Casi una semana después de ver I, Frankestein en cines, todavía no puedo sacarme de la boca el gusto amargo en el paladar que me dejó una de las películas de ciencia ficción más estúpidas del año -y eso que recién vamos un mes-, quizás hasta de la última década. Es increíble que a esta altura del partido, proyectos como la película en cuestión consigan financiación, cuando es una clara copia a carbón de la festejada Underworld en 2003.
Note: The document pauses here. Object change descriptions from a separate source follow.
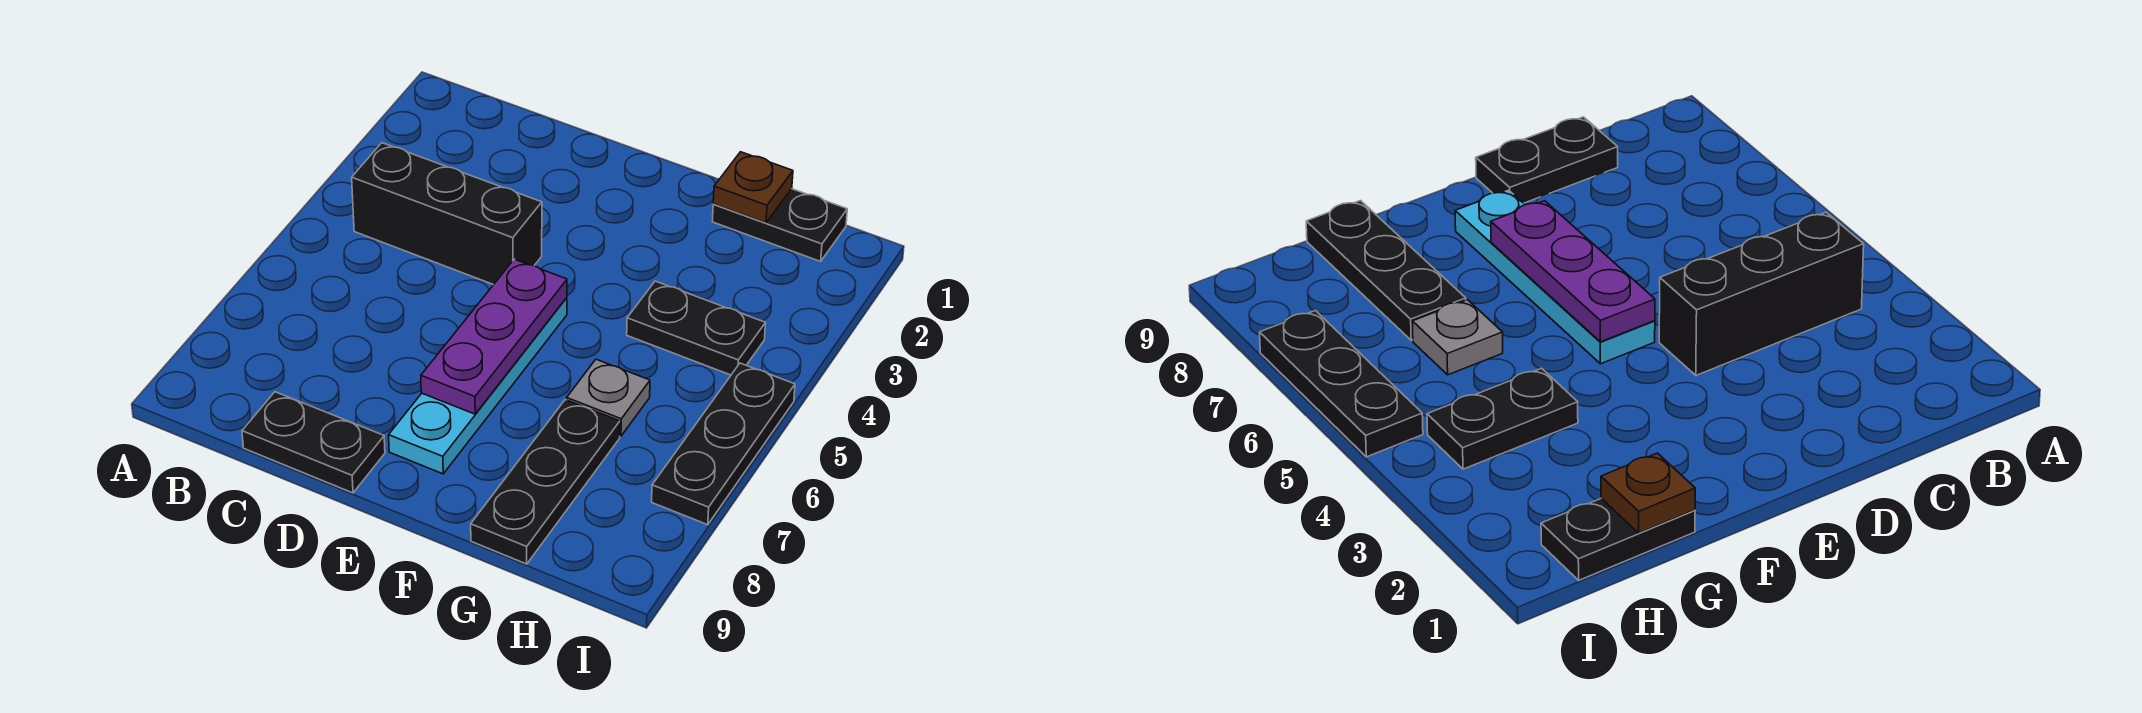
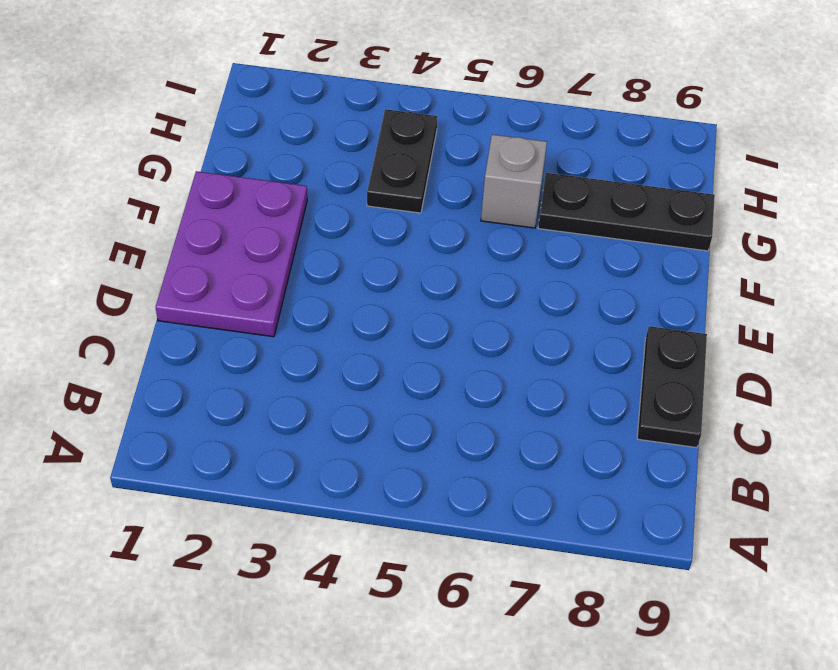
purple 2x3 plate [156,171,307,337] -> none
grey 1x1 brick [481,135,547,228] -> grey 1x1 plate [567,359,650,436]
none -> black 1x3 brick [352,143,542,285]
none -> cyan 1x4 plate [389,298,567,474]

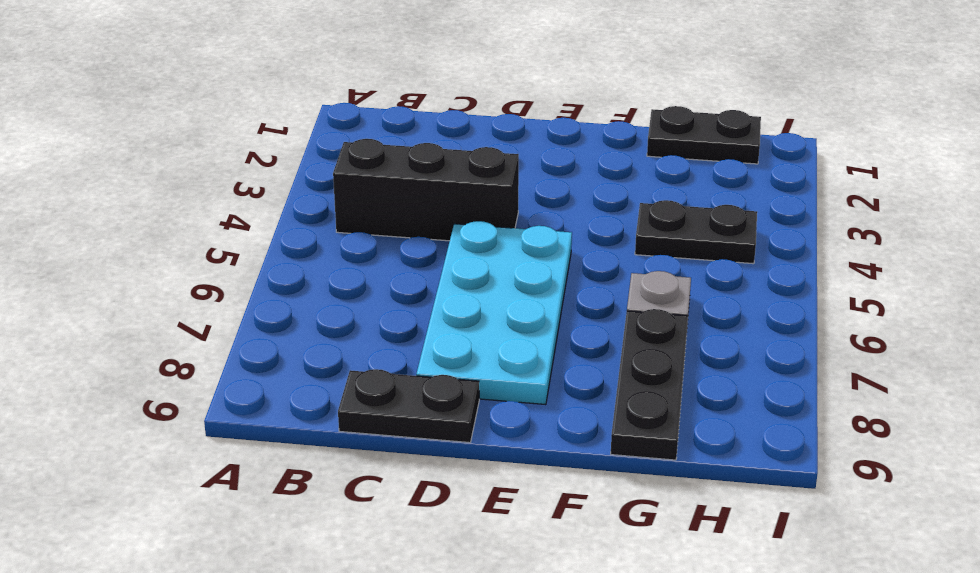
cyan 2x4 plate [416,221,572,405] -> cyan 1x4 plate [389,298,567,474]
none -> black 1x3 plate [652,363,795,525]
none -> purple 1x3 plate [421,259,567,414]

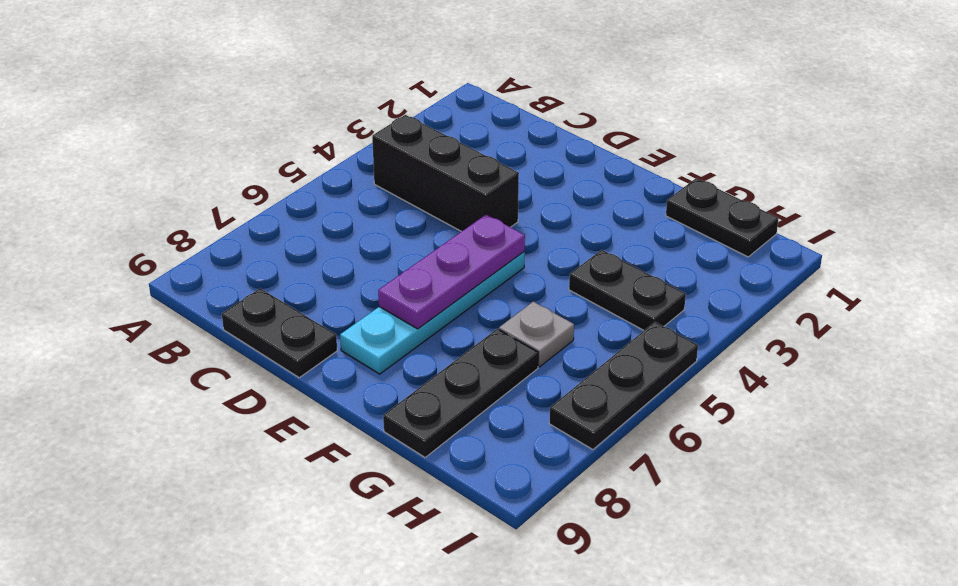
none -> brown 1x1 plate [713,152,793,223]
La matemática de tal esperpento -y no hablo del antihéroe que le da nombre al film, sino de la película en sí- es cambiar una protagonista femenina fuerte y exhuberante como Kate Beckinsale por un fornido Aaron Eckhart -inexplicable su presencia en pantalla en esta asquerosidad-, cambiar la guerra de vampiros contra licántropos por una más celestial y religiosa como gárgolas versus demonios, y ya casi estamos listos. El esquema es repetir misma fotografía, oscura pero nada sustancial, un par de efectos especiales que luzcan bien en pantalla -spoiler alert: lucen horribles- y una trama tan fina como una telaraña e igualmente peligrosa. Peligrosa para el espectador mosca, que quede obnubilado por los efectos de ascención y descenso de gárgolas y demonios al morir, pero no para el espectador atento, que logrará discernir el tufo apestoso de la propuesta. Un tufo de algo que parece muerto hace años, rancio, cual muerto vivo.
El guión de Kevin Grevioux y el director Stuart Beattie es miserablemente pobre, sacado del Manual del Guionista Básico, apenas sólido para sobrellevar una mísera hora y media sin aburrir en demasía. El elenco hace lo que puede de este bote fílmico en pleno descenso al fondo oceánico, con reconocidos actores que se verían apretados económicamente al firmar contrato para el bodrio. Miranda Otto apenas puede mantener una mirada solemne al verbalizar la frase "Soy la Reina Gárgola", Yvonne Strahovski es la damisela en peligro de siempre y hasta la habitual agradable presencia de Bill Nighy es un calco impresentable del mismo villano que supo interpretar en Underworld.
I, Frankenstein pretende tomar al espectador por imbécil y que acuda a ver algo que ya vieron hace diez años en cines. Incluso si esa maniobra le hubiese funcionado, el resultado en pantalla es estrepitosamente malo, con efectos horribles y un uso del 3D abismal. Ver I, Frankenstein es un trámite, pero al menos su visionado viene y se va, tan rápido como sacarse una curita.